I also think I need to make a point that might make some teachers of long division, state capitals and cursive writing feel a little better. Just because you teach these things doesn’t make you a bad, or even outdated teacher. What you need to be concerned about is whether this content is the sole driving force of your teaching. Any teacher who remembers their Educational Psychology from uni, particularly the work of Piaget, will remember schemas. Yes people! The idea that new knowledge is constructed and understood through the addition to, extension, or even redefining or disproving of existing understandings (this is a very watered down explanation, I know). So let’s not slam content completely. There is content that children need to learn in school that they will need as the basis for developing further understanding throughout their lives.
On the other hand, anyone who thinks a person is going to get a job based on their abilities in long division and cursive handwriting, and their knowledge of captial cities, is not thinking all that realistically. There is a certain amount of content that children need to learn in school (or perhaps they negotiate what they need to learn and construct their own understandings; perhaps a discussion for another time). Perhaps the best way of seeing the content is that helps contextualise the learning of skills and values that I think the fabulous, innovative teachers are seeing as becoming increasingly important to develop within students.
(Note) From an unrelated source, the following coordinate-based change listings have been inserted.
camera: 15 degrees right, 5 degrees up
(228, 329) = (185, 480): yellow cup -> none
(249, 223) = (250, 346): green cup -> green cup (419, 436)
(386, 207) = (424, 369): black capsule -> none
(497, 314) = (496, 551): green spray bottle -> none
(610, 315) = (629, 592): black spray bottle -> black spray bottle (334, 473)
Let’s take the long division as an example. In the outcomes-based syllabuses of the state of New South Wales, the outcome connected with the learning of long division is this:
NS3.2 Selects and applies appropriate strategies for multiplication and division
Long division is only one part of that of course. Yet it’s only when you go into the content that you see what the NSW Mathematics Syllabus demands. Embedded within this are a whole range of skills, including:
- estimating
- selecting appropriate strategies (yes, long division is not always the best way)
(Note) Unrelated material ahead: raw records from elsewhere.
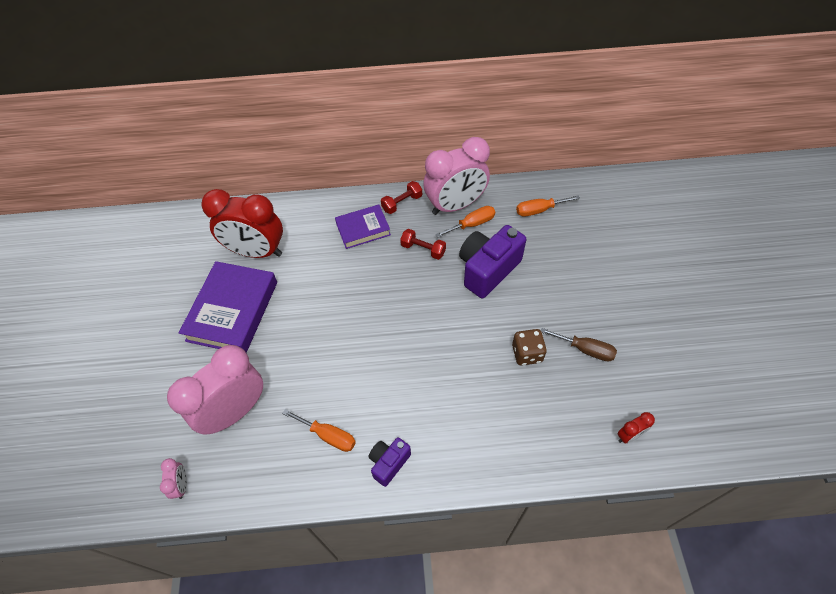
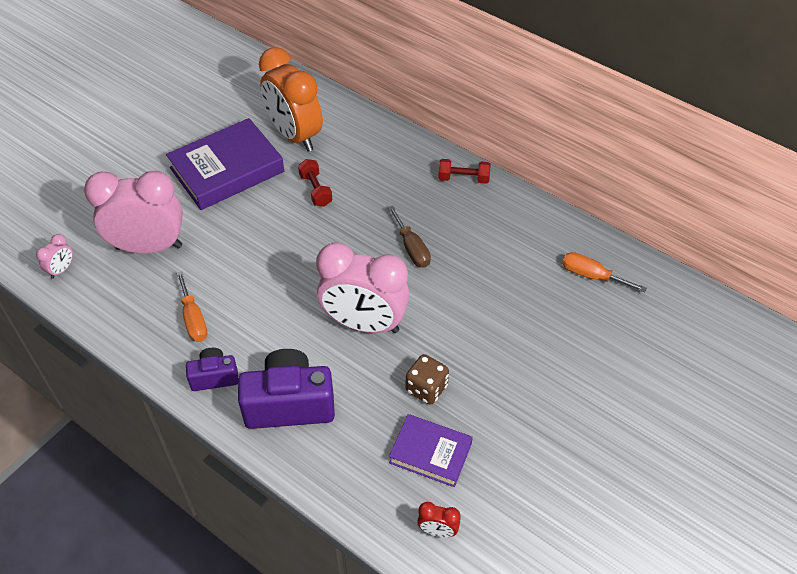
camera: 40 degrees right, 5 degrees down
(256, 251) = (295, 135): red clock -> orange clock
(363, 229) = (402, 177): purple book -> purple book (430, 453)
(423, 249) = (436, 232): red dumbbell -> red dumbbell (315, 190)
(455, 205) = (512, 214): pink clock -> pink clock (364, 323)
(472, 224) = (508, 242): orange screwdriver -> none
(487, 270) = (475, 292): purple camera -> purple camera (289, 404)
(585, 349) = (485, 429): brown screwdriver -> brown screwdriver (412, 248)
- using operations in real-life situations
- checking answers in the original situation
- giving valid reasons for an answer, etc., etc.
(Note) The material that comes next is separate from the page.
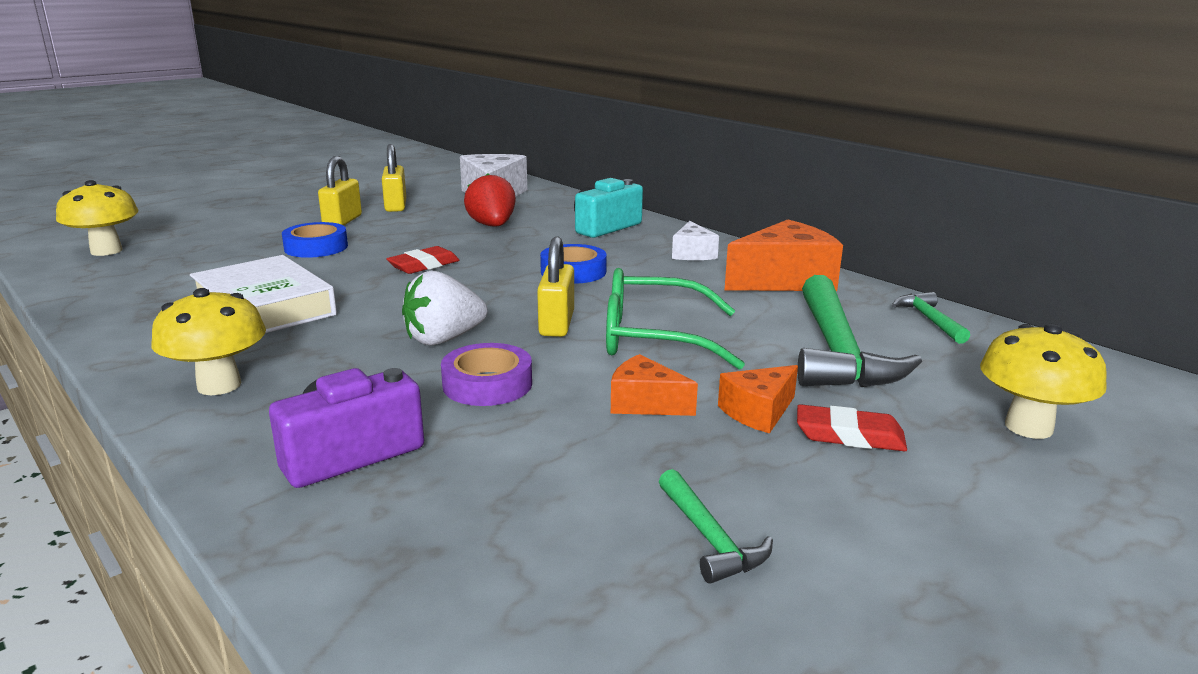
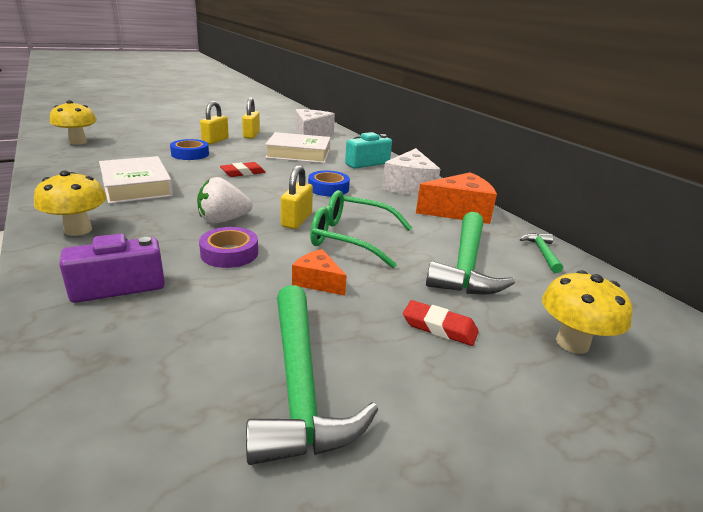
camera: 10 degrees right, 5 degrees up
(492, 226) = (298, 154): red strawberry -> white book
(692, 253) = (409, 186): white cheese -> white cheese, size x1.82
(710, 538) = (300, 386): green hammer -> green hammer, size x2.06
(758, 412) = (387, 300): orange cheese -> none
These skills are all tied in with the five outcomes that make up the Working Mathematically strand of the syallabus. It’s the embedding of these skills into the learning that make this syllabus a marked improvement on the old one (which was exceptional for its time).
So where am I going with all of this? Well, the point I’m looking to make is this. The shift needs to be away from a focus on learning content, and being satisfied we’ve achieved as teachers because our children know the content. After all, new content is produced at an alarming rate; we cannot begin to imagine everything that our children will need to know when they leave school. The shift needs to be towards learning essential content through the mastery of lifelong learning skills. If children know how to learn, and value learning, then that is what will make them a valuable commodity in the labour market of the future, because they will be able to apply themselves to what needs to be done.
I can take my own experience as a rough example. When I started school, there were no computers, so there definitely weren’t any Learning Technology Coordinators. When computers were introduced, I learnt how to type, how to word process on the old Apple program Multiscribe, played Sim City, eventually used a PC once I got to uni, etc. Yet once I actually became an LTC (after already teaching for a little while), none of the software I’d learnt as a child was going to help me - it wasn’t there. My primary school wasn’t networked in 1989, we could only save our own data on magnetic disks… you get the picture. A lot of what I do now has been learnt through getting a taste from someone, somewhere, perceiving that it’s something we need as a school (and consequently that I need to learn), and having an interest in playing around till I get the hang of it. One of these days, we LTCs will have done ourselves out of a job, because using computers in classrooms will be as common as writing on a chalkboard, and I’ll be looking for the next thing I need to learn.